The scope of this assignment presents an excellent opportunity to conduct a comprehensive study of evaluation quality. The literature in this field recognises that there is gap in past meta-evaluations that have concentrated on only selected aspects of determinants of quality. Many concentrate on reviewing the quality of evaluation products only, with limited attention on the processes, the institutional context, capacities and supporting systems that also may play an important role on determining quality. In this task, we have the opportunity to examine a wider set of quality determinants.
Objectives
The purpose of this assignment is to provide DFATD with: i) an assessment of the quality of decentralized evaluations; ii) a set of recommended actions for the Evaluation Division to improve the quality of DFATD tools, guidance and planning processes to increase the credibility, reliability, validity and use of evaluations; and iii) a set of opportunities to improve management information systems supporting the storing and sharing of evaluation knowledge.
Our approach
Itad’s team will be engaging with three main stakeholder groups: the commissioners of decentralised evaluations, the executors of decentralized evaluations and the users. Our approach to the meta-evaluation has six key components:
- Desk based quality review of DFATD commissioned decentralized evaluation reports, and associated documents (ToRs, Inception reports, management responses), using a standardised quality template, to identify key strengths and weaknesses in evaluation quality.

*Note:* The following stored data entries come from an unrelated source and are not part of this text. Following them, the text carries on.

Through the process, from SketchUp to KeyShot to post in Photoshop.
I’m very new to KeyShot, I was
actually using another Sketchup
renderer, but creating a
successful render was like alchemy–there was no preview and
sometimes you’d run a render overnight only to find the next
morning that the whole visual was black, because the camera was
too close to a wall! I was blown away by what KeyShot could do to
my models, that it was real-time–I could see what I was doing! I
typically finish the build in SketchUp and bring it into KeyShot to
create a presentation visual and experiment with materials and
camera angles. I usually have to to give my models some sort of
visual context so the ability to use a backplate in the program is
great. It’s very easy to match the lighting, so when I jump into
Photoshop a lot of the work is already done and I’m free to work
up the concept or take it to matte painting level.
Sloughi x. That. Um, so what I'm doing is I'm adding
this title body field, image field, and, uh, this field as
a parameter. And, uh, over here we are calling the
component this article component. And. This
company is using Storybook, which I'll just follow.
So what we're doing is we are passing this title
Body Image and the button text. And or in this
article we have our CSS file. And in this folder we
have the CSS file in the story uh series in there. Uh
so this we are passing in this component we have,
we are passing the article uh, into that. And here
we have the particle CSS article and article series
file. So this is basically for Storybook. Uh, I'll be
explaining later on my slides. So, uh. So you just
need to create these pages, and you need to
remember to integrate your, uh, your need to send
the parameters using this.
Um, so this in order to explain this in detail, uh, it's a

- Review of the Development Evaluation Division (DED) / Evaluation Service Unit’s (ESU) systems, services and capacities for supporting the planning of decentralised evaluations.

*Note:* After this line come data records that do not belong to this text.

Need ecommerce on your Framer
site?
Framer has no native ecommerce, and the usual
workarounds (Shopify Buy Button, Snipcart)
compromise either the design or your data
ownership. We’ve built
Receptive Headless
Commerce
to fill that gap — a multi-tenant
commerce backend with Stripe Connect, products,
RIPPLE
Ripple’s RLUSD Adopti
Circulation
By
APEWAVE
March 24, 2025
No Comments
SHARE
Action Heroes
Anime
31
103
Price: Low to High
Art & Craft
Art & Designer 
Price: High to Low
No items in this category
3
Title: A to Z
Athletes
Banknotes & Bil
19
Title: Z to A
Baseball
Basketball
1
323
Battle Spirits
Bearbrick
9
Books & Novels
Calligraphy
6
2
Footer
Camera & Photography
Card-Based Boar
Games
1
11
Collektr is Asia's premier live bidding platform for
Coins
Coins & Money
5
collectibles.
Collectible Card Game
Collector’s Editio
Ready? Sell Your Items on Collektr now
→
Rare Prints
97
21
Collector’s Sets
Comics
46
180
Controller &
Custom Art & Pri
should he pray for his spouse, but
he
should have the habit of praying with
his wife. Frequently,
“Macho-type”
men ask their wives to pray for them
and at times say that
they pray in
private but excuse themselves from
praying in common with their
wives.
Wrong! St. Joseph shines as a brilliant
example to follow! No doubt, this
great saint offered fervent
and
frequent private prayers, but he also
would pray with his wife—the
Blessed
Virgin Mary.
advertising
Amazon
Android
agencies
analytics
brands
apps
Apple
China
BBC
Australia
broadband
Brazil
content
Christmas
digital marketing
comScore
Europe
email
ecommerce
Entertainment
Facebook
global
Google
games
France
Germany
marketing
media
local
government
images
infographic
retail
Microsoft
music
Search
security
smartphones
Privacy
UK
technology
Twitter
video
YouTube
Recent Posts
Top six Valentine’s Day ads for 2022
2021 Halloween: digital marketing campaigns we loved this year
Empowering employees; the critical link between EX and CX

- Review of the DFATD’s management information system (MIS) for storing and sharing evaluation knowledge, and a comparative review of three other agencies’ MIS to identify good practices.

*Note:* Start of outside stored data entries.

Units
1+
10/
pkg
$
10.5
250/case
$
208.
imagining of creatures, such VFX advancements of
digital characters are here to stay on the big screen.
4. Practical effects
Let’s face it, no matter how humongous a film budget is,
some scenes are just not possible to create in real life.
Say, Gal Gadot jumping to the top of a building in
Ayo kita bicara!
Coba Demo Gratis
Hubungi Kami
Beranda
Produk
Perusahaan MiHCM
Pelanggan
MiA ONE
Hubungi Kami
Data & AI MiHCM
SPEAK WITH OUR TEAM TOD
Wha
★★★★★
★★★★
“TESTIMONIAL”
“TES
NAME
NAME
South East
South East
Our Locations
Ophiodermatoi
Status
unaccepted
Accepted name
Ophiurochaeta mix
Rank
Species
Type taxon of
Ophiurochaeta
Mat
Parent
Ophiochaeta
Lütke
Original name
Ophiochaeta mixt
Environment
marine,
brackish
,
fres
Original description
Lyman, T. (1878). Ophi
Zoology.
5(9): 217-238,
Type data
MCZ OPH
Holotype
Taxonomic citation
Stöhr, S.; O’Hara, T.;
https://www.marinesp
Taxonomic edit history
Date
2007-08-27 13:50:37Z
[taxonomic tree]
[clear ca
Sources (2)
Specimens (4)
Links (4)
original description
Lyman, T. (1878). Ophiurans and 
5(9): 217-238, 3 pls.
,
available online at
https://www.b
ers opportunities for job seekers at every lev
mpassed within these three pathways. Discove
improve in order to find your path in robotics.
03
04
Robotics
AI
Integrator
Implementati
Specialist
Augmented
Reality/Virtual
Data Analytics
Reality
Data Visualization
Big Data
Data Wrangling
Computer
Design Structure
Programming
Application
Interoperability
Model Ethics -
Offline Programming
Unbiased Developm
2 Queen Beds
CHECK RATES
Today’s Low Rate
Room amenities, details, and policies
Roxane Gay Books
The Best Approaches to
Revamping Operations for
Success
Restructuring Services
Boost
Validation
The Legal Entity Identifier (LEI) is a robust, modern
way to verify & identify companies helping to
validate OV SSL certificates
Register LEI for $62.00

- In-depth case studies of a sample of DFATD evaluation processes, to explore the barriers and enablers of good evaluation planning and to identify how and why decentralised evaluations are used / not used.
- Staff survey to gather wider perceptions on the planning and use of decentralized evaluation within DFATD and the utility of DED/ESU support, test findings emerging from components 1-4 among a wider sample of staff and produce findings that are more generalisable.
- Review of a previous meta-evaluation in 2008 to identify lessons and extent to which recommendations were followed up.